November 21, 2024 - Personal blog of Rick Giles

Car Fires By Vehicle Type

January 15, 2022

By NZB3

I’m not especially interested in the national debate between conventional engines vs. electric. This picture (left) came up though and a couple of mistakes occurred. I made the mistake of making a throw-away statement I never thought anyone would respond to. Then someone else made the mistake of responding to it. So, waste not want not, it’s now an NZB3 post. In particular something becomes a post because social media is likely to redact or delete or block or ban content like this rather than let it form a record. Publishing our own sites is the only solution to that…

This graphic is doing the rounds, published as a blow for Electric Vehicles in their battle for legitimacy in car sales politics. The conventional (petrol) car industry/lobby wants the public to think EVs are unsafe and the EV lobby must combat that story. From that fight comes this picture and the premise that ‘per sales’ is a sound metric for thinking about cars catching fire. I don’t see how it can be.

EV cars are new cars. But when we count the fires in regular cars we don’t just count the newly sold ones but the entire car stock. Many cars on our roads are not new and some are vintage. But if a car old enough to vote catches fire it will still be counted as a car fire against the non-ev population.
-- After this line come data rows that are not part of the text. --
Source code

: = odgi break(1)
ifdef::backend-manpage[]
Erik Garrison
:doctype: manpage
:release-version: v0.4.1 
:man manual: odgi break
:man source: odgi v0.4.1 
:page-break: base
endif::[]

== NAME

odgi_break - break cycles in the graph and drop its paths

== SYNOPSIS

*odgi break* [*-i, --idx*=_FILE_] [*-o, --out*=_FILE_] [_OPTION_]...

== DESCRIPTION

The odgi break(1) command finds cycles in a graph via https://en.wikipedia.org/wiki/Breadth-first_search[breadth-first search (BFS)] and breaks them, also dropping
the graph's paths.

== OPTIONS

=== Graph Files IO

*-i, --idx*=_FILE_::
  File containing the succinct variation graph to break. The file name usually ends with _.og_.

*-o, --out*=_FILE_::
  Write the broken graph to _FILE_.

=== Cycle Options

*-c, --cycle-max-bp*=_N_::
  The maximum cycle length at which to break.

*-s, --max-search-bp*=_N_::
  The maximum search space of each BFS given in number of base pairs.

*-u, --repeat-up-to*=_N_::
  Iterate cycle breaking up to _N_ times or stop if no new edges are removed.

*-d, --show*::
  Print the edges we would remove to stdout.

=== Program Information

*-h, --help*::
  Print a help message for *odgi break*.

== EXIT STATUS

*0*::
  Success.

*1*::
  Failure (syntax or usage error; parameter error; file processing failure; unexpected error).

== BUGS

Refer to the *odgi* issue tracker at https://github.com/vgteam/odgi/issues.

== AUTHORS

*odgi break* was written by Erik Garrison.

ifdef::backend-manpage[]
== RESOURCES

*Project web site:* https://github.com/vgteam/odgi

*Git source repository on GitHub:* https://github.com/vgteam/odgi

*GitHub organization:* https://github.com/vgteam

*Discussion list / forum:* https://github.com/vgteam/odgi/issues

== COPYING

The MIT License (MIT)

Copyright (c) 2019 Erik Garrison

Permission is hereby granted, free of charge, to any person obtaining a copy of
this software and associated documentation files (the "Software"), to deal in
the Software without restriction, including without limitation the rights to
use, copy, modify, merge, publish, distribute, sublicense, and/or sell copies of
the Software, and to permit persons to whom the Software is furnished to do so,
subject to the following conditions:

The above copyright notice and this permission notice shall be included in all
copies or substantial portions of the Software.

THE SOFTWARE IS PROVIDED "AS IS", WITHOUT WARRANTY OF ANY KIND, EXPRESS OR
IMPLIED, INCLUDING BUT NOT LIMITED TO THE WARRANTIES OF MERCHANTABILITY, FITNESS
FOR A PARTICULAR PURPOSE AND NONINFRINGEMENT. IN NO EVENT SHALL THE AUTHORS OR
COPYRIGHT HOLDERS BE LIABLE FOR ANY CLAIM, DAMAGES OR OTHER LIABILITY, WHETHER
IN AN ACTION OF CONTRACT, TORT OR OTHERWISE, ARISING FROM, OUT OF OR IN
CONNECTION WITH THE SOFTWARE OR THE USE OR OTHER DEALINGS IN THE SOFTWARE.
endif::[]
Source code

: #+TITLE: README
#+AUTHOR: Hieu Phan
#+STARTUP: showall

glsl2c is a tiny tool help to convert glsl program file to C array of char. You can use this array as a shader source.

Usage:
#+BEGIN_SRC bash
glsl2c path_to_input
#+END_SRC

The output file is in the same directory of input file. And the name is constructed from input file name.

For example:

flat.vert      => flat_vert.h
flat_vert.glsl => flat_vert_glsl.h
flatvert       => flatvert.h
Not to mention the dubious math, as others have pointed out elsewhere online.

1529.9/100,000 cars are catching fire, says the chart. Rounds to 1.5299/100 which is more than 3 fires for every 200 petrol cars sold. Per year?
Really?

When I look at an Auckland motorway and the hundreds of cars passing by (or stationary..) I don’t see 3 on fire for every 200. Where are these fires? Gisborne?

Better a better metric is required than ‘per sales’ but even taking that at face value it’s impossible to credit.

Imagine being told to accept that 3 in every 200 houses were on fire at any given time.

Or imagine 3 people in every 200 exploded like Lemmings in that old computer game.

Or suppose 22 minutes per day of the week the entire sky turned into the album cover of Lynyrd Skynyrd’s last album.

I’m not opposed to statistics but does that ratio sound right to you?

Who am I to argue with the government or their sponsored projects (eg TESLA?) Answer: Usually first in line!